Tapi seiring berjalannya waktu, kebekuan dua pasien tua ini akhirnya mencair juga. Mr. Cole seperti sadar dengan penyakit yang diidapnya tak ada lagi yang mesti diagungkan di depan teman sekamarnya. Persahabatan terjalin dari dua ranjang dalam satu kamar rumah sakit. Dan itu mencapai klimaksnya ketika pada suatu pagi Mr. Cole menemukan sesobek kertas berisi catatan keinginan yang ingin dicapai Carter sebelum maut datang. Dan klimaks itu benar-benar tumpah ketika Mr. Cole dengan hartanya yang melimpah mengajak Carter keluar rumah sakit untuk mewujudkan semua keinginannya. 

Keduanya pun pergi pelesiran. Dengan kuasa yang dimiliki Mr. Cole, akhirnya Carter sampai ke Mesir untuk melihat Piramida, berkunjung ke Taj Mahal di India, ke Tembok Raksasa di China, hingga sampai ke Tibet. Itu ditambah pula dengan pemenuhan keinginan lain seperti diving udara, dan balap mobil atau menginap di salah satu hotel termewah dunia. Jalinan persahabatannya dengan Mr. Cole, semua yang diidam-idamkan Carter sebelum maut terwujud, kecuali keinginannya menjejakkan langkah di kaki Mount Everest gagal sebab penyakitnya yang sudah mulai kambuh. 

Dari perjalanan yang mereka tempuh, dua-duanya nampak akrab dan bahagia. Tapi keakraban yang telah menghabiskan banyak uang, menguras emosi, retak kembali setelah dua-duanya mulai mencampuri urusan pribadi masing-masing. Carter merasa tersinggung dengan ulah Mr. Cole yang mencoba menyewa seorang perempuan untuknya. Sementara Mr. Cole malah marah besar ketika Carter mencoba memperbaiki hubungannya dengan putri semata wayangnya. Lantas dua sahabat tua ini berpisah untuk kembali menjalani hidup masing-masing.

- Data -

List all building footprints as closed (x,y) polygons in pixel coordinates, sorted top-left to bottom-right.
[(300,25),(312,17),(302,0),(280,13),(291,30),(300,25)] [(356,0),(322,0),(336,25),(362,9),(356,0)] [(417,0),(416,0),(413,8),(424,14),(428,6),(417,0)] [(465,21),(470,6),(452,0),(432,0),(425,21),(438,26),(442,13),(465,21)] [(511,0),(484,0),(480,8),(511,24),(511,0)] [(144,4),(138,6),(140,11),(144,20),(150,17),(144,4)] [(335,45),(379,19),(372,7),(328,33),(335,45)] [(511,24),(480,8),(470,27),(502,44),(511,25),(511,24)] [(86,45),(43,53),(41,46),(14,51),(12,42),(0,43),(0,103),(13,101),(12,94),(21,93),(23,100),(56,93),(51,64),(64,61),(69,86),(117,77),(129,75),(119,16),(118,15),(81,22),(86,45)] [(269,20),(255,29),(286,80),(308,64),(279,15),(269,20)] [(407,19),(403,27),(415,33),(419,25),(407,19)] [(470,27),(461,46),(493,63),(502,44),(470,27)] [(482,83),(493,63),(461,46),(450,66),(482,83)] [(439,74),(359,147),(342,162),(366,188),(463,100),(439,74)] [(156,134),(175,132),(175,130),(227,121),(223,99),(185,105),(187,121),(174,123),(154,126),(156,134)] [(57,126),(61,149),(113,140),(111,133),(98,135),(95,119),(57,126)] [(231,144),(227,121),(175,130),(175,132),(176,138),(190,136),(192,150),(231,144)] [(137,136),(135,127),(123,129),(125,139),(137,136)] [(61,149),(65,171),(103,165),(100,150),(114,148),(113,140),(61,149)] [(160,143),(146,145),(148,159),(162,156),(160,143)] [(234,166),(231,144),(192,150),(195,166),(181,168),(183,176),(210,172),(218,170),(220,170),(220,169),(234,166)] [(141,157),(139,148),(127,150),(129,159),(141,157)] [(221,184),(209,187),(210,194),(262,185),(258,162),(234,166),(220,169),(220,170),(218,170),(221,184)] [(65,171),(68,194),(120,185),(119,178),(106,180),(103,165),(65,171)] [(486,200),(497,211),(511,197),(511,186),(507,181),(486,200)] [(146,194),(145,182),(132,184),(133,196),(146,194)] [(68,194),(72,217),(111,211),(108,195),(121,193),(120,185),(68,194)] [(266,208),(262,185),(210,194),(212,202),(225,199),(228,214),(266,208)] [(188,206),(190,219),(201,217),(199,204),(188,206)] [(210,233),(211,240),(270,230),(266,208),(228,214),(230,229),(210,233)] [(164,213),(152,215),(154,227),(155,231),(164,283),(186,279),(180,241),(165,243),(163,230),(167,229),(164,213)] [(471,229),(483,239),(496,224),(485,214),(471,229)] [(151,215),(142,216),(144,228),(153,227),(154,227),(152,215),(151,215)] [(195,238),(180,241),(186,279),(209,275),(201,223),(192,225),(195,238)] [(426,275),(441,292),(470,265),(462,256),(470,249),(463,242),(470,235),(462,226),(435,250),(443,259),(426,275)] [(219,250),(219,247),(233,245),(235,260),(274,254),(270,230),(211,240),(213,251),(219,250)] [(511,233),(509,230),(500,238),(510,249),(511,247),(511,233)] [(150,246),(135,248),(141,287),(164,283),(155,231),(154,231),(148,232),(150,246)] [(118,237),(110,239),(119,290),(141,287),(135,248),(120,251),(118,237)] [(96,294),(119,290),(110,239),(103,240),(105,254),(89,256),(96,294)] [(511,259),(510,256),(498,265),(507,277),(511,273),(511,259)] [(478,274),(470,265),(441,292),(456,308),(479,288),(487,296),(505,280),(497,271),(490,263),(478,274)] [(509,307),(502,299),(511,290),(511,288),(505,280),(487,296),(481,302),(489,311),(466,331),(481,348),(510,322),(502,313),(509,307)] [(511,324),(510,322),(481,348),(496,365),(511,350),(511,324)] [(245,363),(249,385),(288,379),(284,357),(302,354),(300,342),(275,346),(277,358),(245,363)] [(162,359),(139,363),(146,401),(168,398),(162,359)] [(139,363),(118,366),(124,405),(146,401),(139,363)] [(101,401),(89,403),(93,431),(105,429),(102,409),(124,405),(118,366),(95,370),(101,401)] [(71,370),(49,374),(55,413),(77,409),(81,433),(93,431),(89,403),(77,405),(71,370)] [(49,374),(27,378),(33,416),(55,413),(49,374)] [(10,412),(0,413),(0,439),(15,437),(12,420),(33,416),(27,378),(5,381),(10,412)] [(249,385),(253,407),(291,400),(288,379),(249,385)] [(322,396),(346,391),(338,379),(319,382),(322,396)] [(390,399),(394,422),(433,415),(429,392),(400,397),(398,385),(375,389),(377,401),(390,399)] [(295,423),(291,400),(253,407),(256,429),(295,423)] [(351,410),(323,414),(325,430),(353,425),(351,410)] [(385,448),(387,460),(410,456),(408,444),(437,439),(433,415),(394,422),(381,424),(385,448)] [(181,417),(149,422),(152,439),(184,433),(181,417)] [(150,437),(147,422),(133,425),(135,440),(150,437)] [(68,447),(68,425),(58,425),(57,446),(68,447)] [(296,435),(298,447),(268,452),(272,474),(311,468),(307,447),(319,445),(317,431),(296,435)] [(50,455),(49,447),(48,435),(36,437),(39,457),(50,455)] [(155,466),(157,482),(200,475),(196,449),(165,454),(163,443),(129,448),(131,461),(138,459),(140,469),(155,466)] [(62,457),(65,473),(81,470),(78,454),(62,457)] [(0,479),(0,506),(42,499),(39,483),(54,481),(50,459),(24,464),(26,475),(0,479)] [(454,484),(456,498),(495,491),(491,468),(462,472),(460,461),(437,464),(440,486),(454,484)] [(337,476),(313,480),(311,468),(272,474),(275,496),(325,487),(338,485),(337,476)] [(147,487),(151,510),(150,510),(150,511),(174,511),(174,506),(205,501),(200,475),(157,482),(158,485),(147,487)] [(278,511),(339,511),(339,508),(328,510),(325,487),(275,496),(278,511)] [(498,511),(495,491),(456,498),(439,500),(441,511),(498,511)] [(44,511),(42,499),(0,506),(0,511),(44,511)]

- Petunjuk -
Salin lagi bagian teks tentang persahabatan Carter dan Mr. Cole yang dimulai dengan kata-kata "Dari perjalanan yang" dan berakhir pada "menjalani hidup masing-masing.". Ubah "uang" menjadi "waktu" di dalamnya.

- Jawaban Latihan -
Dari perjalanan yang mereka tempuh, dua-duanya nampak akrab dan bahagia. Tapi keakraban yang telah menghabiskan banyak waktu, menguras emosi, retak kembali setelah dua-duanya mulai mencampuri urusan pribadi masing-masing. Carter merasa tersinggung dengan ulah Mr. Cole yang mencoba menyewa seorang perempuan untuknya. Sementara Mr. Cole malah marah besar ketika Carter mencoba memperbaiki hubungannya dengan putri semata wayangnya. Lantas dua sahabat tua ini berpisah untuk kembali menjalani hidup masing-masing.